Few-shot Learning for Multi-label Intent Detection

Authors: Yutai Hou, Yongkui Lai, Yushan Wu, Wanxiang Che, Ting Liu13036-13044

AAAI 2021 | Conference PDF | Archive PDF | Plain Text | LLM Run Details

Reproducibility Variable Result LLM Response
Research Type Experimental Experiments on two datasets show that the proposed model significantly outperforms strong baselines in both oneshot and five-shot settings.
Researcher Affiliation Academia Yutai Hou, Yongkui Lai, Yushan Wu, Wanxiang Che* , Ting Liu School of Computer Science and Technology, Harbin Institute of Technology, China {ythou, yklai, car, tliu}@ir.hit.edu.cn, wuyushan@hit.edu.cn
Pseudocode No The paper does not contain structured pseudocode or algorithm blocks.
Open Source Code Yes Data and code are available at https://github.com/Atma Hou/Few Shot Multi Label.
Open Datasets Yes We conduct experiments on public dataset Tour SG (Williams et al. 2012) and introduce a new multi-intent dataset Stanford LU. These two datasets contain multiple domains and thus allow to simulate the few-shot situation on unseen domains.

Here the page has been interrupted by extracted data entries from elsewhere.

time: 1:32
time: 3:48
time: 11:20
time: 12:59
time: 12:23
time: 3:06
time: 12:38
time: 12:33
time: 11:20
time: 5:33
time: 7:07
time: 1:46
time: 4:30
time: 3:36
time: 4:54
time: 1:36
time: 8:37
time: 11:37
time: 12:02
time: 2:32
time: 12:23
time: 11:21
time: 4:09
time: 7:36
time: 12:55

Tour SG (DSTC-4) contains 25,751 utterances annotated with multiple dialogue acts and 6 separated domains... Stanford LU is an re-annotated version of Stanford dialogue dataset (Eric et al. 2017) containing 8,038 user utterances from 3 domains: Schedule (Sc), Navigate (Na), Weather (We).

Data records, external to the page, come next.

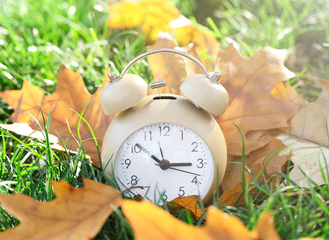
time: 2:51
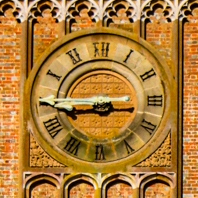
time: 8:45
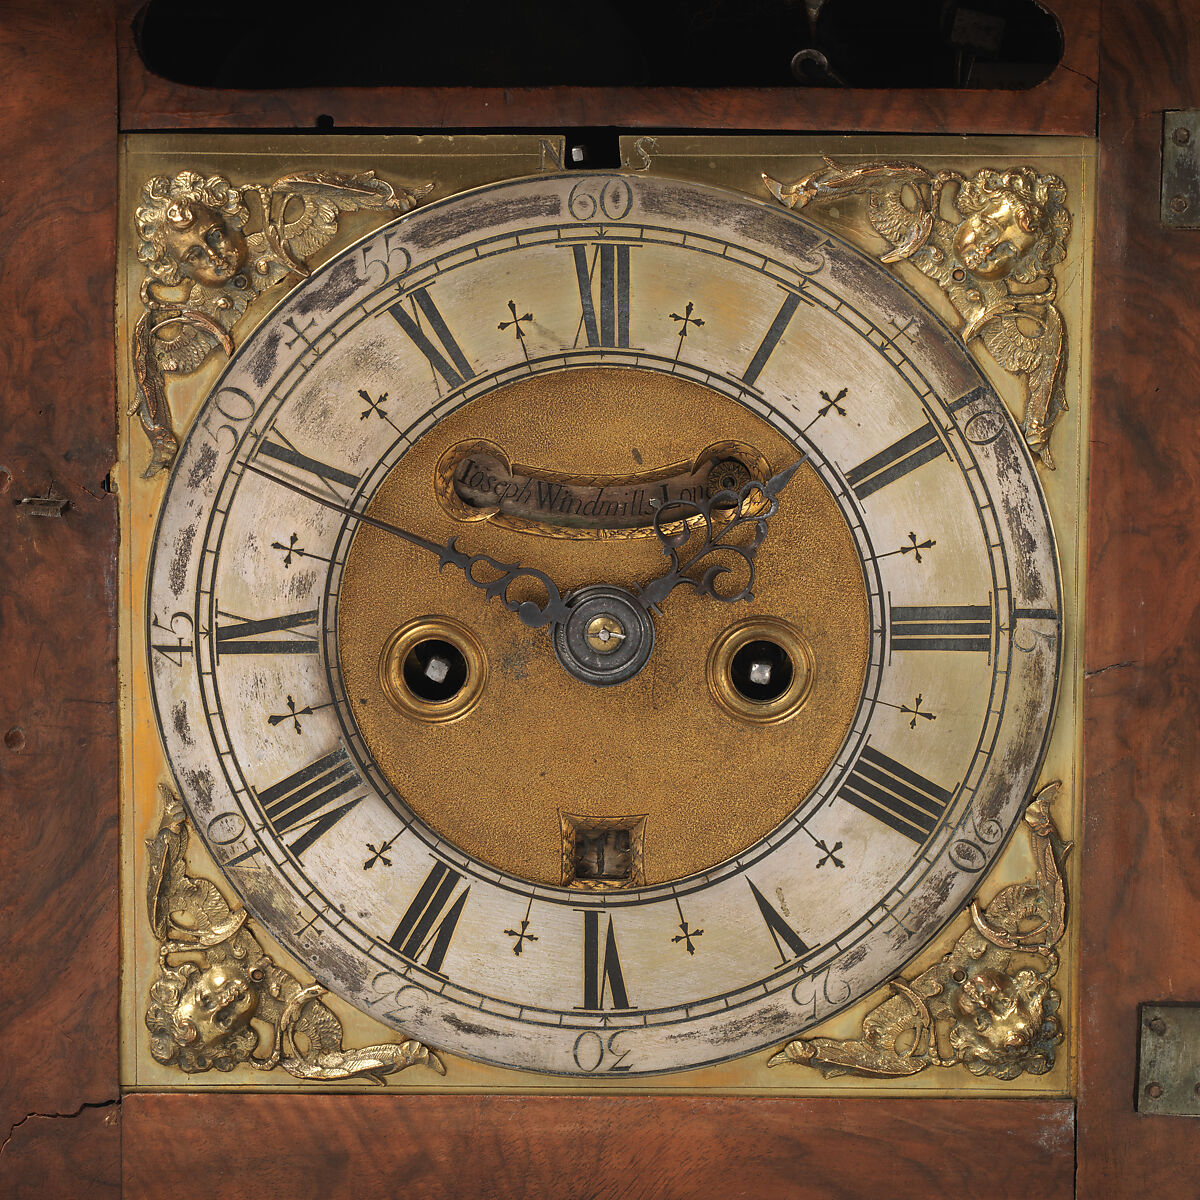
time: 1:49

Dataset Splits Yes Each time, we pick one target domain for testing, one domain for development, and use the rest domains of the same dataset as source domains for training. For example of the Tour SG dataset, each round, model is trained on 4 * 100 * 16 = 6400 samples, validated on 1 * 50 * 16 = 1600 samples, and tested on 1 * 50 * 16 = 800 samples.
Hardware Specification No The paper mentions using Electra-small (14M params) and BERT-base (110M params) as embedders but does not provide specific details about the hardware (e.g., GPU, CPU models) used for experiments.

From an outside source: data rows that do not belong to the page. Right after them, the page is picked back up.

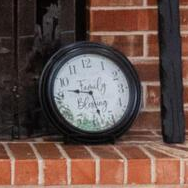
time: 9:27
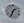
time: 1:33
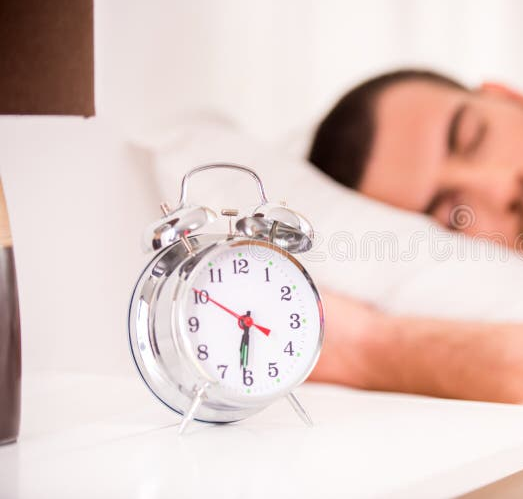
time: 6:31
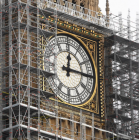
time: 12:14
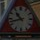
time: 10:42
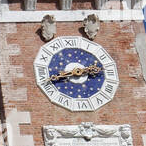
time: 2:40
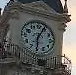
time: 6:04
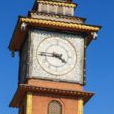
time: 3:44
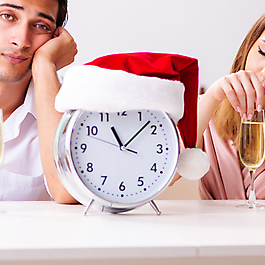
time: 11:07
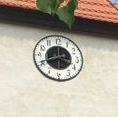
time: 3:41
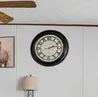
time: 2:13
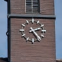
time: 2:24
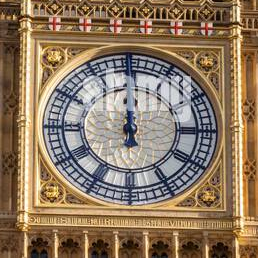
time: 11:59
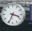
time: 3:34
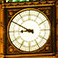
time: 8:49
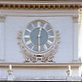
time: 12:29
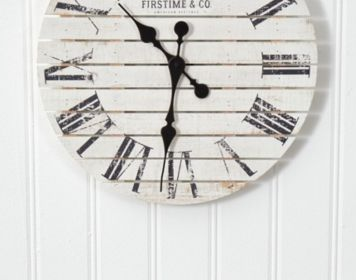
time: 10:31
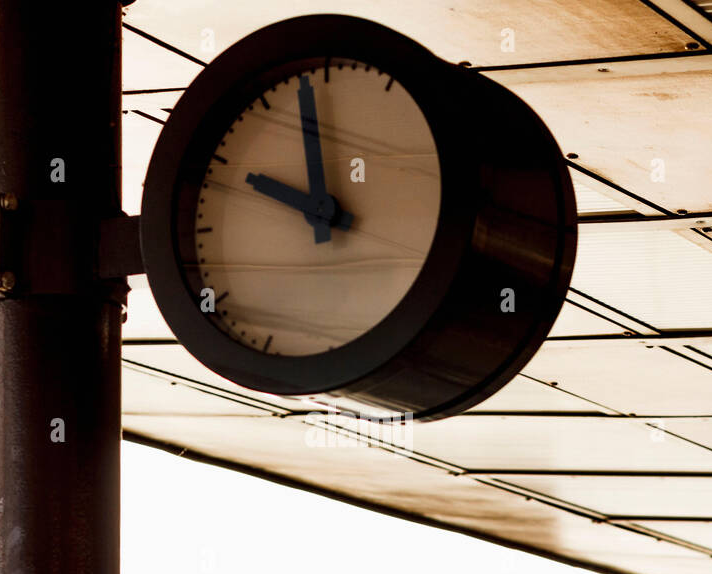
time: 9:58
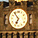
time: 6:54
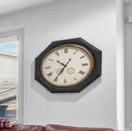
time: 10:35
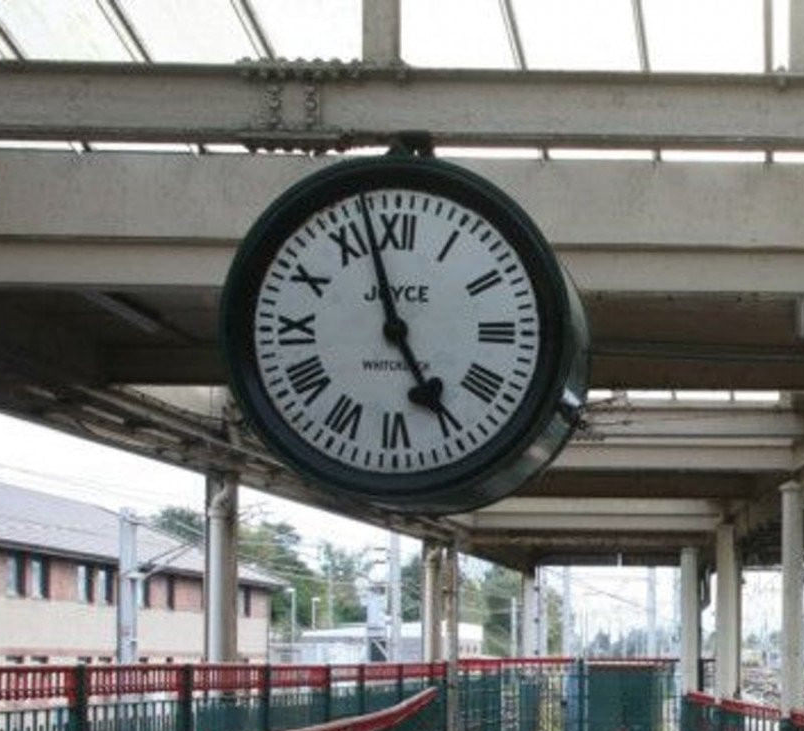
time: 4:57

Software Dependencies No The paper mentions using BERT, Electra-small, and ADAM optimizer but does not specify software versions for programming languages, libraries, or frameworks (e.g., Python version, PyTorch version).
Experiment Setup Yes We use ADAM (Kingma and Ba 2015) to train the models with batch size 4. Learning rate is set as 1e-5 for both our model and baseline models. We set α (Eq. 1) as 0.3 and vary β (Eq. 2) in {0.1, 0.5, 0.9} considering label name s anchoring power with different datasets and support-set sizes. For the MLP of kernel regression, we employ Re LU as activation function and vary the layers in {1, 2, 3} and hidden dimension in {5, 10, 20}. The best hyperparameter are determined on the development domains.